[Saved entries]

┄┄┄┄┄┄

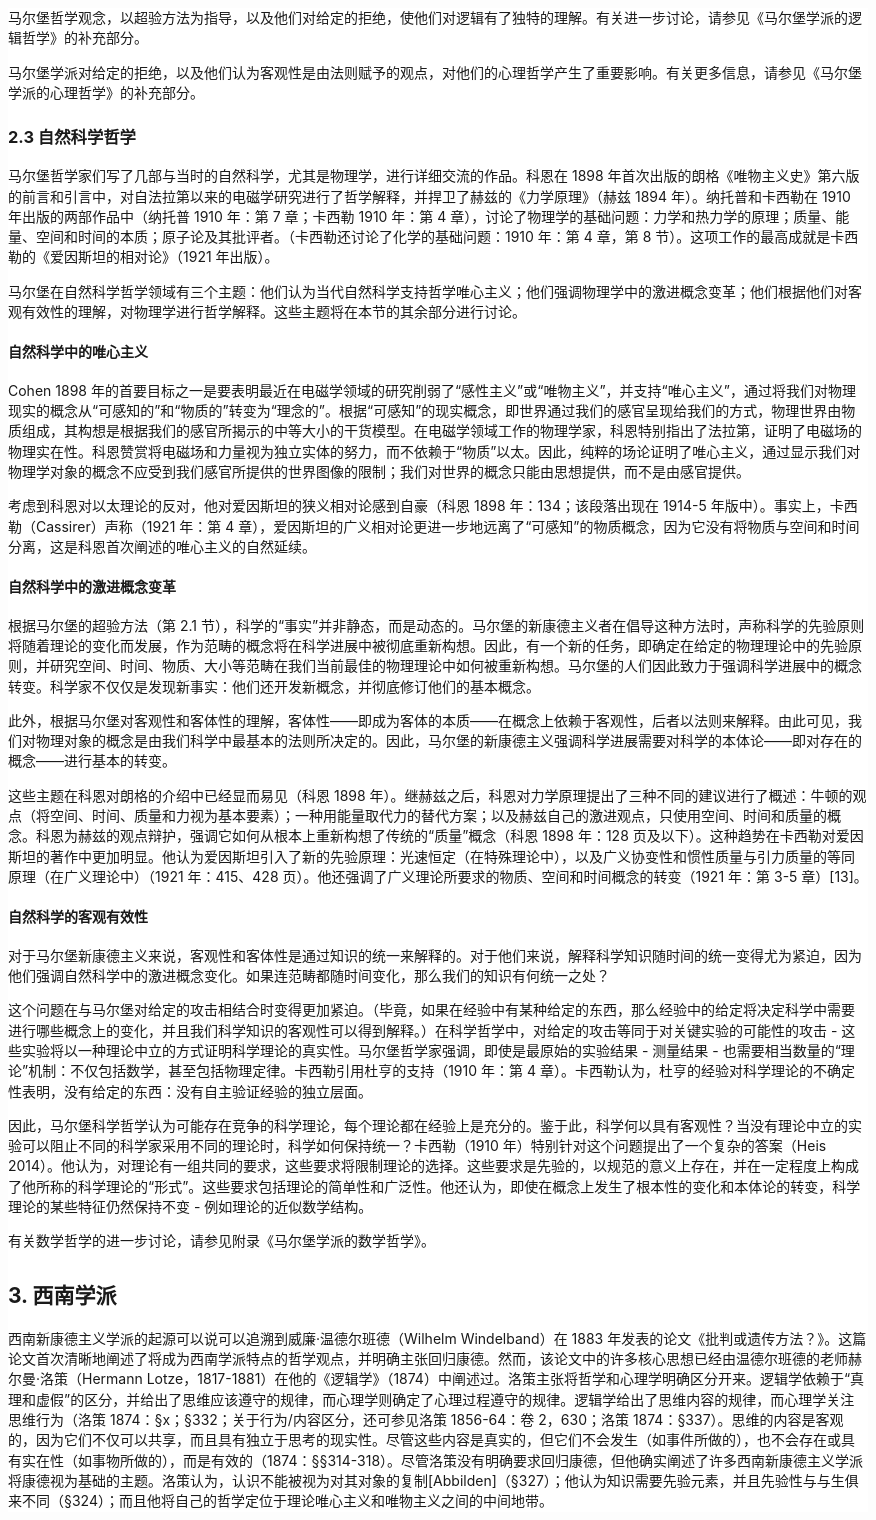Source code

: 马尔堡哲学观念，以超验方法为指导，以及他们对给定的拒绝，使他们对逻辑有了独特的理解。有关进一步讨论，请参见《马尔堡学派的逻辑哲学》的补充部分。

马尔堡学派对给定的拒绝，以及他们认为客观性是由法则赋予的观点，对他们的心理哲学产生了重要影响。有关更多信息，请参见《马尔堡学派的心理哲学》的补充部分。

### 2.3 自然科学哲学

马尔堡哲学家们写了几部与当时的自然科学，尤其是物理学，进行详细交流的作品。科恩在 1898 年首次出版的朗格《唯物主义史》第六版的前言和引言中，对自法拉第以来的电磁学研究进行了哲学解释，并捍卫了赫兹的《力学原理》（赫兹 1894 年）。纳托普和卡西勒在 1910 年出版的两部作品中（纳托普 1910 年：第 7 章；卡西勒 1910 年：第 4 章），讨论了物理学的基础问题：力学和热力学的原理；质量、能量、空间和时间的本质；原子论及其批评者。（卡西勒还讨论了化学的基础问题：1910 年：第 4 章，第 8 节）。这项工作的最高成就是卡西勒的《爱因斯坦的相对论》（1921 年出版）。

马尔堡在自然科学哲学领域有三个主题：他们认为当代自然科学支持哲学唯心主义；他们强调物理学中的激进概念变革；他们根据他们对客观有效性的理解，对物理学进行哲学解释。这些主题将在本节的其余部分进行讨论。

#### 自然科学中的唯心主义

Cohen 1898 年的首要目标之一是要表明最近在电磁学领域的研究削弱了“感性主义”或“唯物主义”，并支持“唯心主义”，通过将我们对物理现实的概念从“可感知的”和“物质的”转变为“理念的”。根据“可感知”的现实概念，即世界通过我们的感官呈现给我们的方式，物理世界由物质组成，其构想是根据我们的感官所揭示的中等大小的干货模型。在电磁学领域工作的物理学家，科恩特别指出了法拉第，证明了电磁场的物理实在性。科恩赞赏将电磁场和力量视为独立实体的努力，而不依赖于“物质”以太。因此，纯粹的场论证明了唯心主义，通过显示我们对物理学对象的概念不应受到我们感官所提供的世界图像的限制；我们对世界的概念只能由思想提供，而不是由感官提供。

考虑到科恩对以太理论的反对，他对爱因斯坦的狭义相对论感到自豪（科恩 1898 年：134；该段落出现在 1914-5 年版中）。事实上，卡西勒（Cassirer）声称（1921 年：第 4 章），爱因斯坦的广义相对论更进一步地远离了“可感知”的物质概念，因为它没有将物质与空间和时间分离，这是科恩首次阐述的唯心主义的自然延续。

#### 自然科学中的激进概念变革

根据马尔堡的超验方法（第 2.1 节），科学的“事实”并非静态，而是动态的。马尔堡的新康德主义者在倡导这种方法时，声称科学的先验原则将随着理论的变化而发展，作为范畴的概念将在科学进展中被彻底重新构想。因此，有一个新的任务，即确定在给定的物理理论中的先验原则，并研究空间、时间、物质、大小等范畴在我们当前最佳的物理理论中如何被重新构想。马尔堡的人们因此致力于强调科学进展中的概念转变。科学家不仅仅是发现新事实：他们还开发新概念，并彻底修订他们的基本概念。

此外，根据马尔堡对客观性和客体性的理解，客体性——即成为客体的本质——在概念上依赖于客观性，后者以法则来解释。由此可见，我们对物理对象的概念是由我们科学中最基本的法则所决定的。因此，马尔堡的新康德主义强调科学进展需要对科学的本体论——即对存在的概念——进行基本的转变。

这些主题在科恩对朗格的介绍中已经显而易见（科恩 1898 年）。继赫兹之后，科恩对力学原理提出了三种不同的建议进行了概述：牛顿的观点（将空间、时间、质量和力视为基本要素）；一种用能量取代力的替代方案；以及赫兹自己的激进观点，只使用空间、时间和质量的概念。科恩为赫兹的观点辩护，强调它如何从根本上重新构想了传统的“质量”概念（科恩 1898 年：128 页及以下）。这种趋势在卡西勒对爱因斯坦的著作中更加明显。他认为爱因斯坦引入了新的先验原理：光速恒定（在特殊理论中），以及广义协变性和惯性质量与引力质量的等同原理（在广义理论中）（1921 年：415、428 页）。他还强调了广义理论所要求的物质、空间和时间概念的转变（1921 年：第 3-5 章）[13]。

#### 自然科学的客观有效性

对于马尔堡新康德主义来说，客观性和客体性是通过知识的统一来解释的。对于他们来说，解释科学知识随时间的统一变得尤为紧迫，因为他们强调自然科学中的激进概念变化。如果连范畴都随时间变化，那么我们的知识有何统一之处？

这个问题在与马尔堡对给定的攻击相结合时变得更加紧迫。（毕竟，如果在经验中有某种给定的东西，那么经验中的给定将决定科学中需要进行哪些概念上的变化，并且我们科学知识的客观性可以得到解释。）在科学哲学中，对给定的攻击等同于对关键实验的可能性的攻击 - 这些实验将以一种理论中立的方式证明科学理论的真实性。马尔堡哲学家强调，即使是最原始的实验结果 - 测量结果 - 也需要相当数量的“理论”机制：不仅包括数学，甚至包括物理定律。卡西勒引用杜亨的支持（1910 年：第 4 章）。卡西勒认为，杜亨的经验对科学理论的不确定性表明，没有给定的东西：没有自主验证经验的独立层面。

因此，马尔堡科学哲学认为可能存在竞争的科学理论，每个理论都在经验上是充分的。鉴于此，科学何以具有客观性？当没有理论中立的实验可以阻止不同的科学家采用不同的理论时，科学如何保持统一？卡西勒（1910 年）特别针对这个问题提出了一个复杂的答案（Heis 2014）。他认为，对理论有一组共同的要求，这些要求将限制理论的选择。这些要求是先验的，以规范的意义上存在，并在一定程度上构成了他所称的科学理论的“形式”。这些要求包括理论的简单性和广泛性。他还认为，即使在概念上发生了根本性的变化和本体论的转变，科学理论的某些特征仍然保持不变 - 例如理论的近似数学结构。

有关数学哲学的进一步讨论，请参见附录《马尔堡学派的数学哲学》。

## 3. 西南学派

西南新康德主义学派的起源可以说可以追溯到威廉·温德尔班德（Wilhelm Windelband）在 1883 年发表的论文《批判或遗传方法？》。这篇论文首次清晰地阐述了将成为西南学派特点的哲学观点，并明确主张回归康德。然而，该论文中的许多核心思想已经由温德尔班德的老师赫尔曼·洛策（Hermann Lotze，1817-1881）在他的《逻辑学》（1874）中阐述过。洛策主张将哲学和心理学明确区分开来。逻辑学依赖于“真理和虚假”的区分，并给出了思维应该遵守的规律，而心理学则确定了心理过程遵守的规律。逻辑学给出了思维内容的规律，而心理学关注思维行为（洛策 1874：§x；§332；关于行为/内容区分，还可参见洛策 1856-64：卷 2，630；洛策 1874：§337）。思维的内容是客观的，因为它们不仅可以共享，而且具有独立于思考的现实性。尽管这些内容是真实的，但它们不会发生（如事件所做的），也不会存在或具有实在性（如事物所做的），而是有效的（1874：§§314-318）。尽管洛策没有明确要求回归康德，但他确实阐述了许多西南新康德主义学派将康德视为基础的主题。洛策认为，认识不能被视为对其对象的复制[Abbilden]（§327）；他认为知识需要先验元素，并且先验性与与生俱来不同（§324）；而且他将自己的哲学定位于理论唯心主义和唯物主义之间的中间地带。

┄┄┄┄┄┄

** TASK TO CARRY OUT **
Except for the pictures, set down each line of the records exactly as it appears.

** OUTPUT OF THE EXERCISE **
Source code

: 马尔堡哲学观念，以超验方法为指导，以及他们对给定的拒绝，使他们对逻辑有了独特的理解。有关进一步讨论，请参见《马尔堡学派的逻辑哲学》的补充部分。

马尔堡学派对给定的拒绝，以及他们认为客观性是由法则赋予的观点，对他们的心理哲学产生了重要影响。有关更多信息，请参见《马尔堡学派的心理哲学》的补充部分。

### 2.3 自然科学哲学

马尔堡哲学家们写了几部与当时的自然科学，尤其是物理学，进行详细交流的作品。科恩在 1898 年首次出版的朗格《唯物主义史》第六版的前言和引言中，对自法拉第以来的电磁学研究进行了哲学解释，并捍卫了赫兹的《力学原理》（赫兹 1894 年）。纳托普和卡西勒在 1910 年出版的两部作品中（纳托普 1910 年：第 7 章；卡西勒 1910 年：第 4 章），讨论了物理学的基础问题：力学和热力学的原理；质量、能量、空间和时间的本质；原子论及其批评者。（卡西勒还讨论了化学的基础问题：1910 年：第 4 章，第 8 节）。这项工作的最高成就是卡西勒的《爱因斯坦的相对论》（1921 年出版）。

马尔堡在自然科学哲学领域有三个主题：他们认为当代自然科学支持哲学唯心主义；他们强调物理学中的激进概念变革；他们根据他们对客观有效性的理解，对物理学进行哲学解释。这些主题将在本节的其余部分进行讨论。

#### 自然科学中的唯心主义

Cohen 1898 年的首要目标之一是要表明最近在电磁学领域的研究削弱了“感性主义”或“唯物主义”，并支持“唯心主义”，通过将我们对物理现实的概念从“可感知的”和“物质的”转变为“理念的”。根据“可感知”的现实概念，即世界通过我们的感官呈现给我们的方式，物理世界由物质组成，其构想是根据我们的感官所揭示的中等大小的干货模型。在电磁学领域工作的物理学家，科恩特别指出了法拉第，证明了电磁场的物理实在性。科恩赞赏将电磁场和力量视为独立实体的努力，而不依赖于“物质”以太。因此，纯粹的场论证明了唯心主义，通过显示我们对物理学对象的概念不应受到我们感官所提供的世界图像的限制；我们对世界的概念只能由思想提供，而不是由感官提供。

考虑到科恩对以太理论的反对，他对爱因斯坦的狭义相对论感到自豪（科恩 1898 年：134；该段落出现在 1914-5 年版中）。事实上，卡西勒（Cassirer）声称（1921 年：第 4 章），爱因斯坦的广义相对论更进一步地远离了“可感知”的物质概念，因为它没有将物质与空间和时间分离，这是科恩首次阐述的唯心主义的自然延续。

#### 自然科学中的激进概念变革

根据马尔堡的超验方法（第 2.1 节），科学的“事实”并非静态，而是动态的。马尔堡的新康德主义者在倡导这种方法时，声称科学的先验原则将随着理论的变化而发展，作为范畴的概念将在科学进展中被彻底重新构想。因此，有一个新的任务，即确定在给定的物理理论中的先验原则，并研究空间、时间、物质、大小等范畴在我们当前最佳的物理理论中如何被重新构想。马尔堡的人们因此致力于强调科学进展中的概念转变。科学家不仅仅是发现新事实：他们还开发新概念，并彻底修订他们的基本概念。

此外，根据马尔堡对客观性和客体性的理解，客体性——即成为客体的本质——在概念上依赖于客观性，后者以法则来解释。由此可见，我们对物理对象的概念是由我们科学中最基本的法则所决定的。因此，马尔堡的新康德主义强调科学进展需要对科学的本体论——即对存在的概念——进行基本的转变。

这些主题在科恩对朗格的介绍中已经显而易见（科恩 1898 年）。继赫兹之后，科恩对力学原理提出了三种不同的建议进行了概述：牛顿的观点（将空间、时间、质量和力视为基本要素）；一种用能量取代力的替代方案；以及赫兹自己的激进观点，只使用空间、时间和质量的概念。科恩为赫兹的观点辩护，强调它如何从根本上重新构想了传统的“质量”概念（科恩 1898 年：128 页及以下）。这种趋势在卡西勒对爱因斯坦的著作中更加明显。他认为爱因斯坦引入了新的先验原理：光速恒定（在特殊理论中），以及广义协变性和惯性质量与引力质量的等同原理（在广义理论中）（1921 年：415、428 页）。他还强调了广义理论所要求的物质、空间和时间概念的转变（1921 年：第 3-5 章）[13]。

#### 自然科学的客观有效性

对于马尔堡新康德主义来说，客观性和客体性是通过知识的统一来解释的。对于他们来说，解释科学知识随时间的统一变得尤为紧迫，因为他们强调自然科学中的激进概念变化。如果连范畴都随时间变化，那么我们的知识有何统一之处？

这个问题在与马尔堡对给定的攻击相结合时变得更加紧迫。（毕竟，如果在经验中有某种给定的东西，那么经验中的给定将决定科学中需要进行哪些概念上的变化，并且我们科学知识的客观性可以得到解释。）在科学哲学中，对给定的攻击等同于对关键实验的可能性的攻击 - 这些实验将以一种理论中立的方式证明科学理论的真实性。马尔堡哲学家强调，即使是最原始的实验结果 - 测量结果 - 也需要相当数量的“理论”机制：不仅包括数学，甚至包括物理定律。卡西勒引用杜亨的支持（1910 年：第 4 章）。卡西勒认为，杜亨的经验对科学理论的不确定性表明，没有给定的东西：没有自主验证经验的独立层面。

因此，马尔堡科学哲学认为可能存在竞争的科学理论，每个理论都在经验上是充分的。鉴于此，科学何以具有客观性？当没有理论中立的实验可以阻止不同的科学家采用不同的理论时，科学如何保持统一？卡西勒（1910 年）特别针对这个问题提出了一个复杂的答案（Heis 2014）。他认为，对理论有一组共同的要求，这些要求将限制理论的选择。这些要求是先验的，以规范的意义上存在，并在一定程度上构成了他所称的科学理论的“形式”。这些要求包括理论的简单性和广泛性。他还认为，即使在概念上发生了根本性的变化和本体论的转变，科学理论的某些特征仍然保持不变 - 例如理论的近似数学结构。

有关数学哲学的进一步讨论，请参见附录《马尔堡学派的数学哲学》。

## 3. 西南学派

西南新康德主义学派的起源可以说可以追溯到威廉·温德尔班德（Wilhelm Windelband）在 1883 年发表的论文《批判或遗传方法？》。这篇论文首次清晰地阐述了将成为西南学派特点的哲学观点，并明确主张回归康德。然而，该论文中的许多核心思想已经由温德尔班德的老师赫尔曼·洛策（Hermann Lotze，1817-1881）在他的《逻辑学》（1874）中阐述过。洛策主张将哲学和心理学明确区分开来。逻辑学依赖于“真理和虚假”的区分，并给出了思维应该遵守的规律，而心理学则确定了心理过程遵守的规律。逻辑学给出了思维内容的规律，而心理学关注思维行为（洛策 1874：§x；§332；关于行为/内容区分，还可参见洛策 1856-64：卷 2，630；洛策 1874：§337）。思维的内容是客观的，因为它们不仅可以共享，而且具有独立于思考的现实性。尽管这些内容是真实的，但它们不会发生（如事件所做的），也不会存在或具有实在性（如事物所做的），而是有效的（1874：§§314-318）。尽管洛策没有明确要求回归康德，但他确实阐述了许多西南新康德主义学派将康德视为基础的主题。洛策认为，认识不能被视为对其对象的复制[Abbilden]（§327）；他认为知识需要先验元素，并且先验性与与生俱来不同（§324）；而且他将自己的哲学定位于理论唯心主义和唯物主义之间的中间地带。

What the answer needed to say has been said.